» Reading passage
<<<<
ONNX & TensorRT
ONNX (Open Neural Network Exchange) is the universal format for exporting models from any framework. TensorRT compiles ONNX models into GPU-optimised engines that can be 10× faster than the original PyTorch model.
The Deployment Stack
Training
Portable format
or TensorRT
Optimised inference
GPU / CPU / Edge
What is ONNX?
ONNX is an open standard for representing ML models as computation graphs. Once a model is exported to ONNX, it can run on any ONNX-compatible runtime — regardless of which framework trained it. It acts as a lingua franca between training frameworks and deployment targets.
PyTorch, TensorFlow, Keras, Scikit-Learn, XGBoost, MXNet
ONNX Runtime, TensorRT, OpenVINO, CoreML, TFLite (via conversion)
NVIDIA GPU, AMD GPU, Intel CPU, ARM (Raspberry Pi, Android), browser (WebAssembly)
Export PyTorch Model to ONNX
import torch
import torch.nn as nn
model = MyModel()
model.eval()
# Create dummy input (same shape as real input)
dummy_input = torch.randn(1, 3, 224, 224) # Batch=1, RGB image, 224×224
# Export
torch.onnx.export(
model,
dummy_input,
"model.onnx",
opset_version=17, # ONNX opset version
input_names=["images"],
output_names=["logits"],
dynamic_axes={ # Allow variable batch size
"images": {0: "batch"},
"logits": {0: "batch"}
}
)
>>>>
» Work instructions
a. Decide whether each statement below agrees with the ONNX and TensorRT page. Answer yes or no for each, and quote the words of the page that settle it.
(i) TensorRT compiles ONNX models into engines optimized for GPUs.
(ii) A model exported to ONNX can run only on the runtime of the framework that trained it.
(iii) The export example sets the ONNX opset version to 17.
b. Translate this sentence from the ONNX and TensorRT page into French: "ONNX is an open standard for representing ML models as computation graphs."
c. Retype the ONNX and TensorRT page between "PyTorch, TensorFlow, Keras, Scikit-Learn, XGBoost, MXNet" and "model.eval()", inclusive.

» Information
<<<<
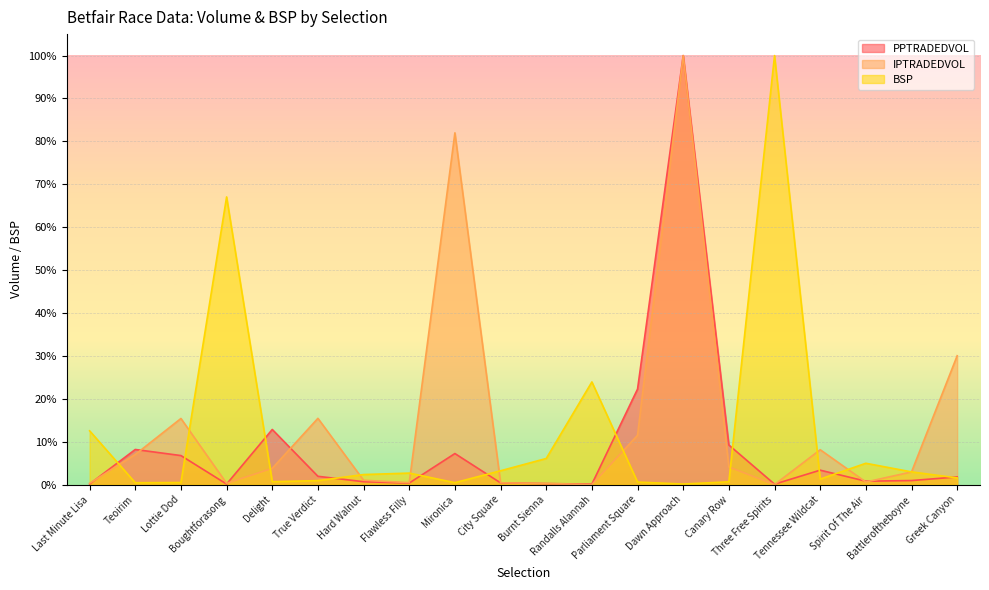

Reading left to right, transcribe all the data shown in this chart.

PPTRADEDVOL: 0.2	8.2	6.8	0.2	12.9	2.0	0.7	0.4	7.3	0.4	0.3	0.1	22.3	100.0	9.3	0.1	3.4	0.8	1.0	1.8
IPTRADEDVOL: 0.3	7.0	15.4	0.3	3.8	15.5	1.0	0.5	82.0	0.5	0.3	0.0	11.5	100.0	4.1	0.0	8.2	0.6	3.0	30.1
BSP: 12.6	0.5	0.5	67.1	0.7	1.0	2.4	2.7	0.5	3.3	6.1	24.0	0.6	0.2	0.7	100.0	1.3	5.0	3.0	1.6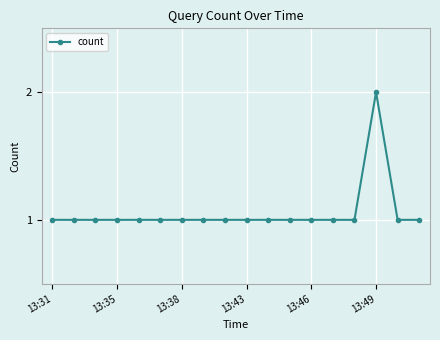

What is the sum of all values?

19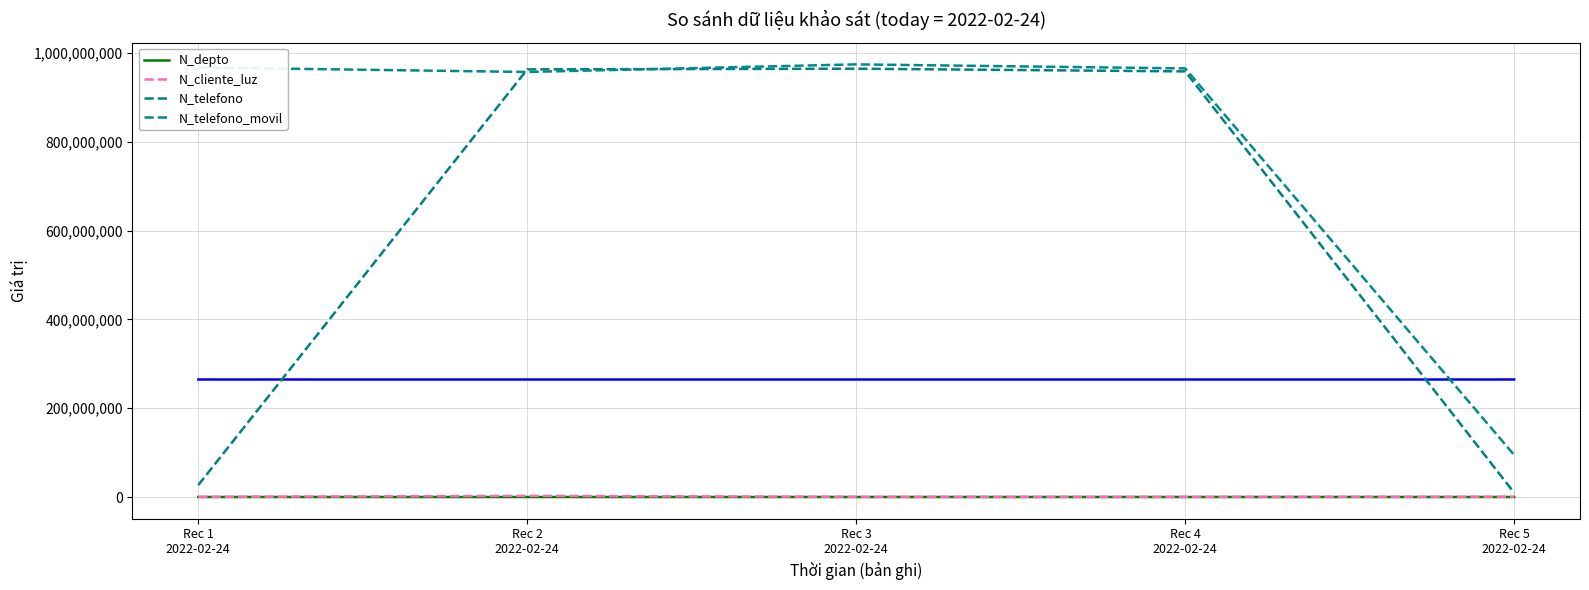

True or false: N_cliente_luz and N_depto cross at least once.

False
>>>>
» Task-by-task outputs
a.
(i) Yes: "TensorRT compiles ONNX models into GPU-optimised engines"
(ii) No: "it can run on any ONNX-compatible runtime — regardless of which framework trained it"
(iii) Yes: "opset_version=17, # ONNX opset version"

b. ONNX est un standard ouvert pour représenter les modèles de ML sous forme de graphes de calcul.

c.
PyTorch, TensorFlow, Keras, Scikit-Learn, XGBoost, MXNet
ONNX Runtime, TensorRT, OpenVINO, CoreML, TFLite (via conversion)
NVIDIA GPU, AMD GPU, Intel CPU, ARM (Raspberry Pi, Android), browser (WebAssembly)
Export PyTorch Model to ONNX
import torch
import torch.nn as nn
model = MyModel()
model.eval()